TM Law’s Alexis Cahalan looks at the opportunities, implications and potential hazards of Blockchain for transactions in the marine and transport sectors.
The transport sector is known for the complexity of its contractual transactions. Sales contracts, charterparties, bills of lading, letters of credit, commercial invoices, import and export documentation are integral components of the international supply chain. This regime has continued to exist while the internet and eCommerce have become critically intertwined in global trade. It is not difficult, however, to envisage how the transfer of goods and associated documentation could be transformed by seamless access to a decentralised digital platform, allowing contractual obligations to be recorded and visible and for payments to be securely exchanged. The shipping and logistics industry is constantly on the alert for ways to improve efficiencies along the global supply chain. The take up of Blockchain as a trusted open database has the potential to deliver efficiencies across the transport sector.
Blockchain is built upon the premise of recording and verifying transactions between two or more parties in a permanent way. in other words, it is a platform for providing consensus in a transaction as well as providing a digital history throughout the course of a transaction. It was inspired by a method of special mathematics known as “cryptography” developed by Satoshi Nakamoto, which led to the introduction of the Bitcoin payment system in October 2008, the first digital currency payment system into financial markets.
A feature of blockchain technology is that it is a decentralised system for the management of transactions. To explain this in more practical terms, take the analogy of paying an invoice via a bank’s internet platform. The role of the bank sits at the heart of this process. The bank, as enabler of the transaction, is the key to executing complicated and sometimes time-sensitive and multiple international transactions. Likewise, its role as the middle-man can make it a visible target for those who may wish to breach the security of a transaction (UKP&I Club, Safety4sea.com).
If blockchain distributed ledger technology is implemented, the bank’s role changes from being the focus of the transaction to one of many participants in the life of a transaction. Triggers for events tailored to a transaction enable a transaction to be progressed down the line rather than remaining within the purview of the main facilitator, such as a financier who may in fact be a bottleneck for facilitating transactions. How is this so?
Blockchain technology creates a chronological digital ledger of transactions enabling all participants in the transaction to have visibility over the digital ledger itself. In a sense, it creates a chain of users who are required to validate transactions to enable a subsequent participant to do the same according to the rules governing that particular blockchain. Contrast this with the role of the bank in the analogy just described, which controls the process from its own domain.

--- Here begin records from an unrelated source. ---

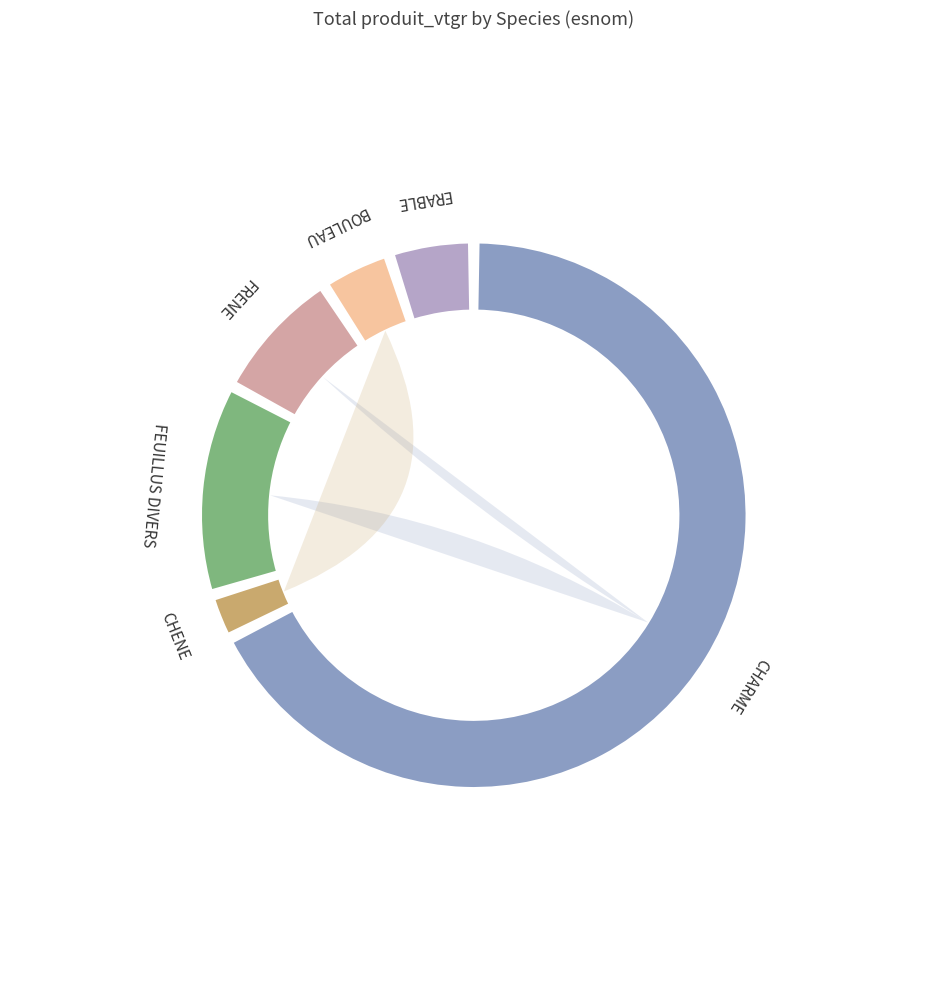

To the nearest percent, what is the combined percentage of BOULEAU and FEUILLUS DIVERS?

17%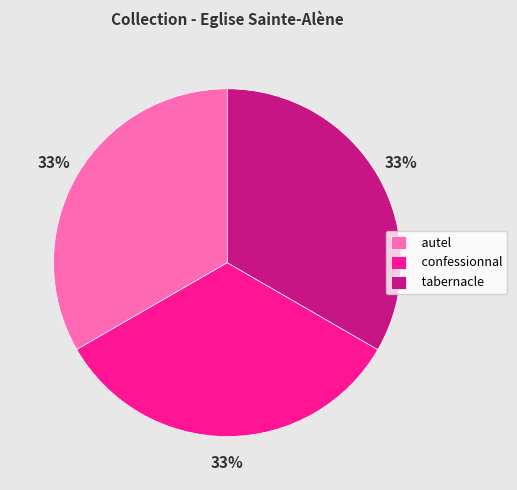

Is there a majority slice in this chart?

No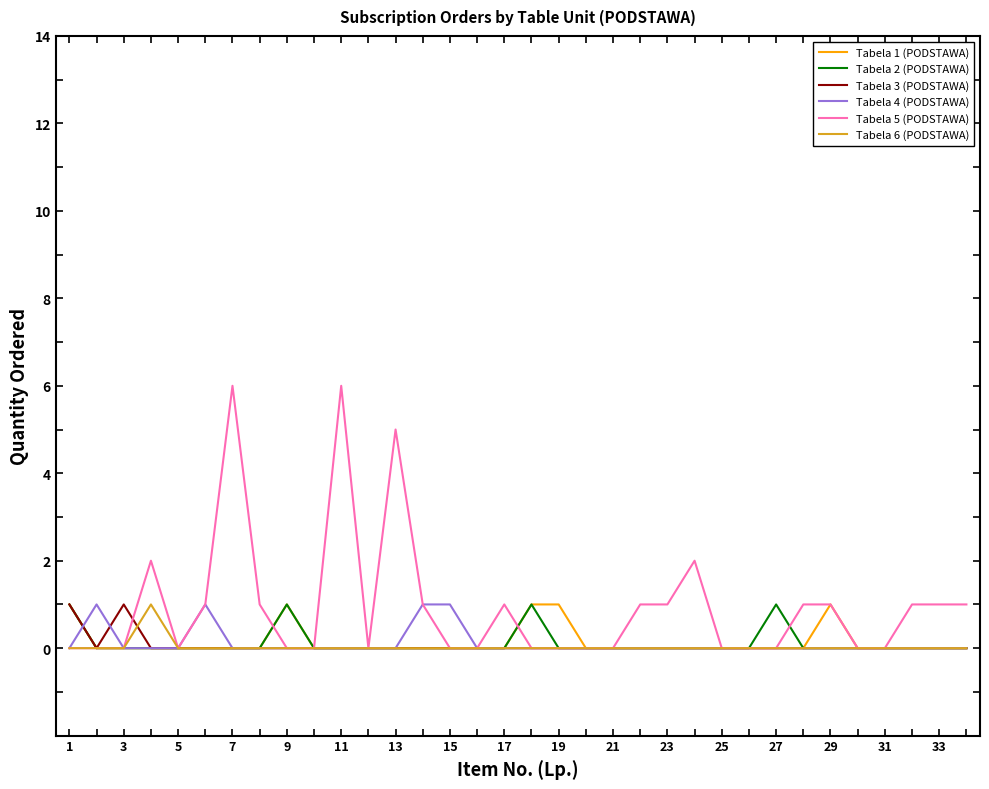

What is the maximum value shown in the chart?

6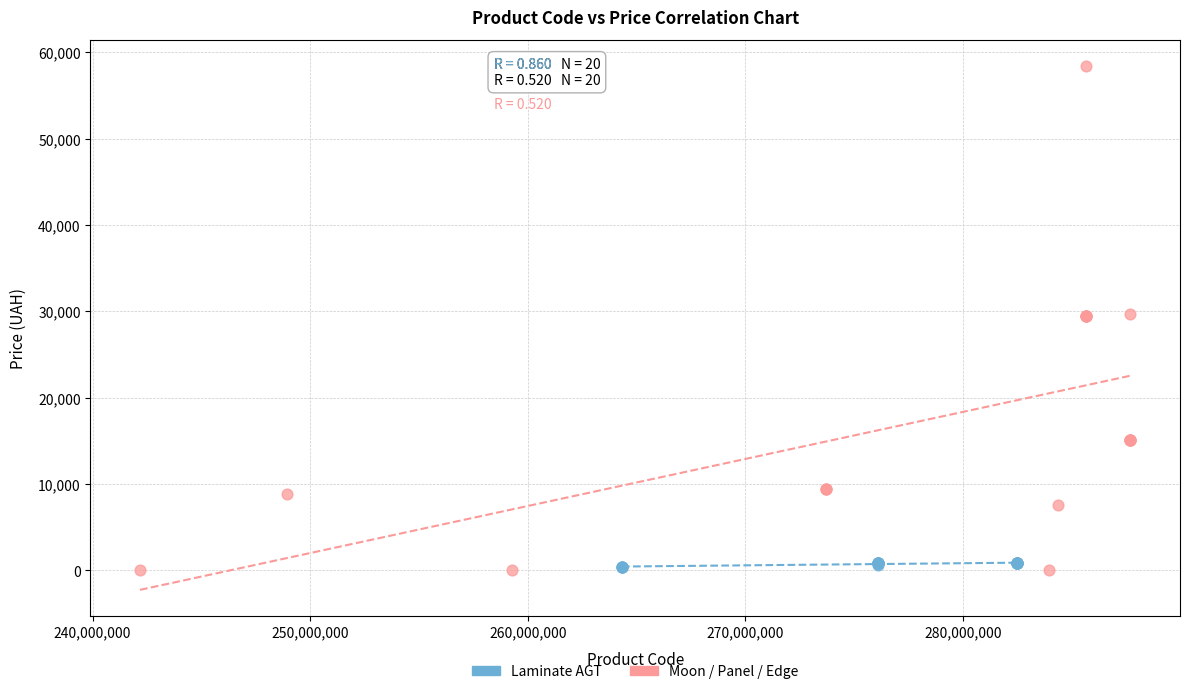

Which series contains the highest Y value?

Moon / Panel / Edge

The language required to participate in the blockchain is encrypted and time and date stamped, thereby giving security and meaning to the description, digital ledger.
The emergence of any type of disruptive solution present risks and well as opportunities. The permanency of the data must inevitably result in cost efficiencies in terms of speeding up the flow of information between parties in any one transaction. The flip-side of this is, that there is the potential for lack of confidentiality. The data is publicly available to those with access rights to the blockchain and the permanency of the data means that it cannot be erased or amended without the consensus of other users. One of the key features of blockchain is that data is stored in an encrypted fashion. While the transactions on the blockchain itself are readable to enable the transactions to be verified, the participants are not so readily identified because a crucial component of the system is the use of private cryptographic keys to identify users and control access (Data61, CSIRO, 2017). This creates a level of privacy and confidentiality, but also can create issues where the identity of the underlying participants is masked. In the trade economy, much can depend on the development of a trust between the parties to a transaction. There is an expectation that secure digital verification will generate a level of trust in the blockchain environment. Therefore, the increased security brought about as a result of the repository for information and its encryption, has the potential to reduce fraudulent behaviour and manipulation of documentation.
Some legal and regulatory issues which also need to be considered are:
- the level of identity verification required and unknown susceptibility to cyber risk;
- oversight over the intellectual property in software solutions;
- the ability to cope with high volume demands;
- the lack of international regulation and the lack thereof especially across jurisdictions;
- what mechanisms exist for the resolution of disputes;
- whether data input would be regulated to minimise inaccuracies or whether it has the potential to perpetuate errors; and
- the potential disconnect for participants in the global economy who are unable to access digital platforms.
Blockchain in the global supply chain
Like any innovative technology, the development of blockchain requires considerable investment and a combination of interest at a government and private stakeholder level The Australian government has commissioned the CSIRO to investigate the plausible implications of Distributed Ledger Technology. Sweden, Brazil and Georgia, for example, are investigating the use of blockchain for centralising land registry information. Other uses have been touted in the finance, insurance, health care and agricultural sectors. Melbourne University is trialling blockchain to store student records and make them available to third parties for verification purposes. (Financial Review, 27.04.17). Chinese state-owned enterprises such as the Bank of China and privately-owned companies including Ali Baba, the large online retailer, are investing in the development of blockchain technology.